Supplied passage START

City fire department's emphasis on obtaining grants is making a difference
The Batavia City Council passed four resolutions this week to accept just shy of $75,000 in grants for the City of Batavia Fire Department, continuing what Fire Chief Stefano Napolitano describes as placing a priority on maximizing taxpayer dollars, meeting community needs and operating as efficiently as possible.
“Absolutely,” Napolitano said this morning to a question as to whether there is a concerted effort to find grants.
“We work together as a team to secure grants and accept gifts and donations. Our goal is to stretch that one dollar of taxpayer money into a dollar fifty or two dollars – to be fiscally responsible.”
During Napolitano’s three-and-a-half-year tenure as chief, more than $400,000 in grant funding has found its way to the fire department.
He said these grants – ranging from Federal Emergency Management Agency assistance to New York State Governor’s Traffic Safety Committee funding to the Department of Homeland Security’s Assistance to Firefighters Grant Program – are especially vital in the wake of budget cuts brought on by the COVID-19 pandemic.
“All departments in the city have had to make cuts and, of course, any cuts in a budget can affect your operational readiness,” he said. “These grants, even as little as $800 for bicycle helmets, enable us to support young children and families that don’t have adequate bike helmets or have helmets at all. Then we work with local suppliers to try and stretch that $800 into $1,000 worth of equipment.”
An $800 grant for bicycle helmets from the NYS Governor’s Traffic Safety Committee was one of the four accepted at Monday night’s City Council meeting. The others were as follows:
- A grant for $68,880.95 from FEMA for the purchase of a fire and carbon monoxide alarm system and sprinkler fire protection system throughout fire headquarters on Evans Street and to fund specialize water rescue training materials and labor costs;
- A grant for $1,638 from FM Global for the purchase of a high-tech camera, lens, lighting and security case for use at fire scenes as well as an iPad for the command vehicle for rapid uploading and sharing of photos with other investigative agencies;
- A grant for $3,500 from the NYS Governor’s Traffic Safety Committee to purchase car seats.
“We get the car seat grant every year, but our firefighters have to recertify regularly to be certified safety seat technicians,” Napolitano said. “This grant is so helpful. You would be amazed how many people that don’t have means to get them.”

Supplied passage END
Data to examine START

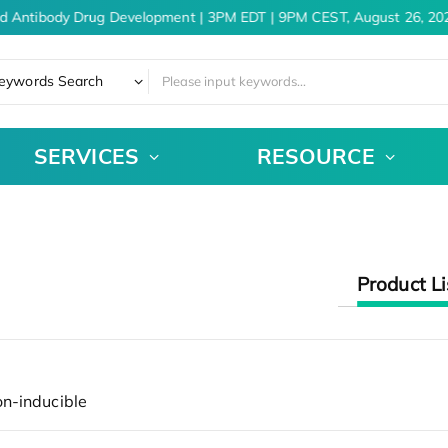
d Antibody Drug Development | 3PM EDT | 9PM CEST, August 26, 20
eywords Search
SERVICES
RESOURCE
Product Li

Data to examine END

Requirement
Does the article on the fire department's grants agree with each statement below? Answer yes or no for each, and quote the words from the article that settle it.
1. The City Council accepted four grants at its Monday night meeting.
2. The FM Global grant was for buying car seats.
3. Napolitano has served as fire chief for more than five years.

Written answer
1. Yes: "one of the four accepted at Monday night’s City Council meeting"
2. No: "A grant for $1,638 from FM Global for the purchase of a high-tech camera, lens, lighting and security case"
3. No: "During Napolitano’s three-and-a-half-year tenure as chief"